- **Task to complete**: Each entry must be restated word for word, with nothing omitted.

BEGIN Entries supplied

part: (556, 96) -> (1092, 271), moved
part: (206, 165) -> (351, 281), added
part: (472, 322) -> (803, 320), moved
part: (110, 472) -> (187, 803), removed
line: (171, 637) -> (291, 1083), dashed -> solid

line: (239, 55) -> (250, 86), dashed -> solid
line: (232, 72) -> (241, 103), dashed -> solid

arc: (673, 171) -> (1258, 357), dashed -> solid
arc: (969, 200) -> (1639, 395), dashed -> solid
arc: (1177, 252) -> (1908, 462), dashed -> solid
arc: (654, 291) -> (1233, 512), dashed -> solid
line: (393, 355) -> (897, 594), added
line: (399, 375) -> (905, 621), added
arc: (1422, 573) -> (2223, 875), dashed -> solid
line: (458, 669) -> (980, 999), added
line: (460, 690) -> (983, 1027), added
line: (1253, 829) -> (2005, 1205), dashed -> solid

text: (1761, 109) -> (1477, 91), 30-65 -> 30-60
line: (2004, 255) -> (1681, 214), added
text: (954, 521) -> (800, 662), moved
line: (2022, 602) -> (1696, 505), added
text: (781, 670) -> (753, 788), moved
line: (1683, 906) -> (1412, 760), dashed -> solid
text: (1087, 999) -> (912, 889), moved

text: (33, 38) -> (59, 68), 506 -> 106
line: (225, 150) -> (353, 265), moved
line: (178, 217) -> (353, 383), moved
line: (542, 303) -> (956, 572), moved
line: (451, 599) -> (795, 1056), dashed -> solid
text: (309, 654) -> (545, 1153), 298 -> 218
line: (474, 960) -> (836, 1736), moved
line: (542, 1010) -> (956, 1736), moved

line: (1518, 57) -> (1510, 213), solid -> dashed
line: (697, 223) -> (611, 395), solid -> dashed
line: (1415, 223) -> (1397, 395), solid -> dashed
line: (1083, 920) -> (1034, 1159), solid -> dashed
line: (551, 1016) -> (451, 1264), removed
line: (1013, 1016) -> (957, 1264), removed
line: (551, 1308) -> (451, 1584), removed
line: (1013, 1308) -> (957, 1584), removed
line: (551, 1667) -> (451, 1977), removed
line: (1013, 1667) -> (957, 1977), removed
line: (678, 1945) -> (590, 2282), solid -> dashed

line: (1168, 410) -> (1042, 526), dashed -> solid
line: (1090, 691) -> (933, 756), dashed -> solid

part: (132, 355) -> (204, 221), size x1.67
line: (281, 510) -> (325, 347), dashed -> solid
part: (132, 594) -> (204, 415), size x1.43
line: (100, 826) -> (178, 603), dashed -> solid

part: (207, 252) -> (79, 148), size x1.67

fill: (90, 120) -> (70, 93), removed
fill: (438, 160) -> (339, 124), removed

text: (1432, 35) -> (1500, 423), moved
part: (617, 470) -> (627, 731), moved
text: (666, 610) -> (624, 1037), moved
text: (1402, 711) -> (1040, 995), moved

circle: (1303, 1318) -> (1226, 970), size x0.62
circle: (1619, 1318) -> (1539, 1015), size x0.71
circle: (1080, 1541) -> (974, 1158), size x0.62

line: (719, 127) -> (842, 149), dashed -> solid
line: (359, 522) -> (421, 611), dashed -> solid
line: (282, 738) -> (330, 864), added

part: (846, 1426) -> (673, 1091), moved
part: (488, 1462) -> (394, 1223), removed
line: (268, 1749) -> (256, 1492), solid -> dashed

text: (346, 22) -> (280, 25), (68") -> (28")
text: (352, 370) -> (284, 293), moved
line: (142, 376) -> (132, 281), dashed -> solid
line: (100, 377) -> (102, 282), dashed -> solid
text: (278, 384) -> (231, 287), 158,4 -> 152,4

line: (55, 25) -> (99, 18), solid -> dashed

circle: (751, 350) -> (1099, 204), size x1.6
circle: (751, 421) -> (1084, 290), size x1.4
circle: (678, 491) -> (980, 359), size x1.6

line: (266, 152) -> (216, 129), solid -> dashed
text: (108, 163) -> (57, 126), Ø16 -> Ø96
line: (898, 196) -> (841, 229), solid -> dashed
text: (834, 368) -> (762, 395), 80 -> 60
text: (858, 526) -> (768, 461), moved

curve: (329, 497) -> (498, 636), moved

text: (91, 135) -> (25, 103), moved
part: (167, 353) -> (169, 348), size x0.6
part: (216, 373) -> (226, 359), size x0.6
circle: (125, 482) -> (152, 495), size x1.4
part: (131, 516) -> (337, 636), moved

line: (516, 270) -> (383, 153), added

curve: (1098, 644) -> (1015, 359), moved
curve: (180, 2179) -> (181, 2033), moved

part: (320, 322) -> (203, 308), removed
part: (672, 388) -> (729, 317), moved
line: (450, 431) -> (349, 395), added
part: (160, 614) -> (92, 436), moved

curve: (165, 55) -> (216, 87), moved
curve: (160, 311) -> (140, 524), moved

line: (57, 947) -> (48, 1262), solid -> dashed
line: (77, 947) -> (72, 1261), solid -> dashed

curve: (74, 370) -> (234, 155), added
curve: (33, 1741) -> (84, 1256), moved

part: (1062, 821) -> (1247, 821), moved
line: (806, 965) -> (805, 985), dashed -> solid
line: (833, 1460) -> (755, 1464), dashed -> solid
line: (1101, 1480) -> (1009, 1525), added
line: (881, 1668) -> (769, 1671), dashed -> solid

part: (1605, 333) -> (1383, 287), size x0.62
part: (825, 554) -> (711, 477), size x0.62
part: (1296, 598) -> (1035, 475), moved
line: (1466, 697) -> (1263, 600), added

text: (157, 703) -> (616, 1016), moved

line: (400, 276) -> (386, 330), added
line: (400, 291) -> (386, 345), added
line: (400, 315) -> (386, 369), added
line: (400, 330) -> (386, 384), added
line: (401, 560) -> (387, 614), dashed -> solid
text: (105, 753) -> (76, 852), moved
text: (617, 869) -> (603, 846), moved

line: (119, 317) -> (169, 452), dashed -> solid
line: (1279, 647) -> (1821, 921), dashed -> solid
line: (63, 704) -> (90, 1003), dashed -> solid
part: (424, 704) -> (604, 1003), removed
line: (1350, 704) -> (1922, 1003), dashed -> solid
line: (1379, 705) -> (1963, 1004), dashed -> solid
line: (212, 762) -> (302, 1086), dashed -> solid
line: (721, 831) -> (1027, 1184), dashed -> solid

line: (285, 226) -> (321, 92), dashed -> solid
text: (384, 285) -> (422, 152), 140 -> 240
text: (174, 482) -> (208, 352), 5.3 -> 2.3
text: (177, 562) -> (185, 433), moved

END Entries supplied

- **Exercise solution**:
part: (556, 96) -> (1092, 271), moved
part: (206, 165) -> (351, 281), added
part: (472, 322) -> (803, 320), moved
part: (110, 472) -> (187, 803), removed
line: (171, 637) -> (291, 1083), dashed -> solid

line: (239, 55) -> (250, 86), dashed -> solid
line: (232, 72) -> (241, 103), dashed -> solid

arc: (673, 171) -> (1258, 357), dashed -> solid
arc: (969, 200) -> (1639, 395), dashed -> solid
arc: (1177, 252) -> (1908, 462), dashed -> solid
arc: (654, 291) -> (1233, 512), dashed -> solid
line: (393, 355) -> (897, 594), added
line: (399, 375) -> (905, 621), added
arc: (1422, 573) -> (2223, 875), dashed -> solid
line: (458, 669) -> (980, 999), added
line: (460, 690) -> (983, 1027), added
line: (1253, 829) -> (2005, 1205), dashed -> solid

text: (1761, 109) -> (1477, 91), 30-65 -> 30-60
line: (2004, 255) -> (1681, 214), added
text: (954, 521) -> (800, 662), moved
line: (2022, 602) -> (1696, 505), added
text: (781, 670) -> (753, 788), moved
line: (1683, 906) -> (1412, 760), dashed -> solid
text: (1087, 999) -> (912, 889), moved

text: (33, 38) -> (59, 68), 506 -> 106
line: (225, 150) -> (353, 265), moved
line: (178, 217) -> (353, 383), moved
line: (542, 303) -> (956, 572), moved
line: (451, 599) -> (795, 1056), dashed -> solid
text: (309, 654) -> (545, 1153), 298 -> 218
line: (474, 960) -> (836, 1736), moved
line: (542, 1010) -> (956, 1736), moved

line: (1518, 57) -> (1510, 213), solid -> dashed
line: (697, 223) -> (611, 395), solid -> dashed
line: (1415, 223) -> (1397, 395), solid -> dashed
line: (1083, 920) -> (1034, 1159), solid -> dashed
line: (551, 1016) -> (451, 1264), removed
line: (1013, 1016) -> (957, 1264), removed
line: (551, 1308) -> (451, 1584), removed
line: (1013, 1308) -> (957, 1584), removed
line: (551, 1667) -> (451, 1977), removed
line: (1013, 1667) -> (957, 1977), removed
line: (678, 1945) -> (590, 2282), solid -> dashed

line: (1168, 410) -> (1042, 526), dashed -> solid
line: (1090, 691) -> (933, 756), dashed -> solid

part: (132, 355) -> (204, 221), size x1.67
line: (281, 510) -> (325, 347), dashed -> solid
part: (132, 594) -> (204, 415), size x1.43
line: (100, 826) -> (178, 603), dashed -> solid

part: (207, 252) -> (79, 148), size x1.67

fill: (90, 120) -> (70, 93), removed
fill: (438, 160) -> (339, 124), removed

text: (1432, 35) -> (1500, 423), moved
part: (617, 470) -> (627, 731), moved
text: (666, 610) -> (624, 1037), moved
text: (1402, 711) -> (1040, 995), moved

circle: (1303, 1318) -> (1226, 970), size x0.62
circle: (1619, 1318) -> (1539, 1015), size x0.71
circle: (1080, 1541) -> (974, 1158), size x0.62

line: (719, 127) -> (842, 149), dashed -> solid
line: (359, 522) -> (421, 611), dashed -> solid
line: (282, 738) -> (330, 864), added

part: (846, 1426) -> (673, 1091), moved
part: (488, 1462) -> (394, 1223), removed
line: (268, 1749) -> (256, 1492), solid -> dashed

text: (346, 22) -> (280, 25), (68") -> (28")
text: (352, 370) -> (284, 293), moved
line: (142, 376) -> (132, 281), dashed -> solid
line: (100, 377) -> (102, 282), dashed -> solid
text: (278, 384) -> (231, 287), 158,4 -> 152,4

line: (55, 25) -> (99, 18), solid -> dashed

circle: (751, 350) -> (1099, 204), size x1.6
circle: (751, 421) -> (1084, 290), size x1.4
circle: (678, 491) -> (980, 359), size x1.6

line: (266, 152) -> (216, 129), solid -> dashed
text: (108, 163) -> (57, 126), Ø16 -> Ø96
line: (898, 196) -> (841, 229), solid -> dashed
text: (834, 368) -> (762, 395), 80 -> 60
text: (858, 526) -> (768, 461), moved

curve: (329, 497) -> (498, 636), moved

text: (91, 135) -> (25, 103), moved
part: (167, 353) -> (169, 348), size x0.6
part: (216, 373) -> (226, 359), size x0.6
circle: (125, 482) -> (152, 495), size x1.4
part: (131, 516) -> (337, 636), moved

line: (516, 270) -> (383, 153), added

curve: (1098, 644) -> (1015, 359), moved
curve: (180, 2179) -> (181, 2033), moved

part: (320, 322) -> (203, 308), removed
part: (672, 388) -> (729, 317), moved
line: (450, 431) -> (349, 395), added
part: (160, 614) -> (92, 436), moved

curve: (165, 55) -> (216, 87), moved
curve: (160, 311) -> (140, 524), moved

line: (57, 947) -> (48, 1262), solid -> dashed
line: (77, 947) -> (72, 1261), solid -> dashed

curve: (74, 370) -> (234, 155), added
curve: (33, 1741) -> (84, 1256), moved

part: (1062, 821) -> (1247, 821), moved
line: (806, 965) -> (805, 985), dashed -> solid
line: (833, 1460) -> (755, 1464), dashed -> solid
line: (1101, 1480) -> (1009, 1525), added
line: (881, 1668) -> (769, 1671), dashed -> solid

part: (1605, 333) -> (1383, 287), size x0.62
part: (825, 554) -> (711, 477), size x0.62
part: (1296, 598) -> (1035, 475), moved
line: (1466, 697) -> (1263, 600), added

text: (157, 703) -> (616, 1016), moved

line: (400, 276) -> (386, 330), added
line: (400, 291) -> (386, 345), added
line: (400, 315) -> (386, 369), added
line: (400, 330) -> (386, 384), added
line: (401, 560) -> (387, 614), dashed -> solid
text: (105, 753) -> (76, 852), moved
text: (617, 869) -> (603, 846), moved

line: (119, 317) -> (169, 452), dashed -> solid
line: (1279, 647) -> (1821, 921), dashed -> solid
line: (63, 704) -> (90, 1003), dashed -> solid
part: (424, 704) -> (604, 1003), removed
line: (1350, 704) -> (1922, 1003), dashed -> solid
line: (1379, 705) -> (1963, 1004), dashed -> solid
line: (212, 762) -> (302, 1086), dashed -> solid
line: (721, 831) -> (1027, 1184), dashed -> solid

line: (285, 226) -> (321, 92), dashed -> solid
text: (384, 285) -> (422, 152), 140 -> 240
text: (174, 482) -> (208, 352), 5.3 -> 2.3
text: (177, 562) -> (185, 433), moved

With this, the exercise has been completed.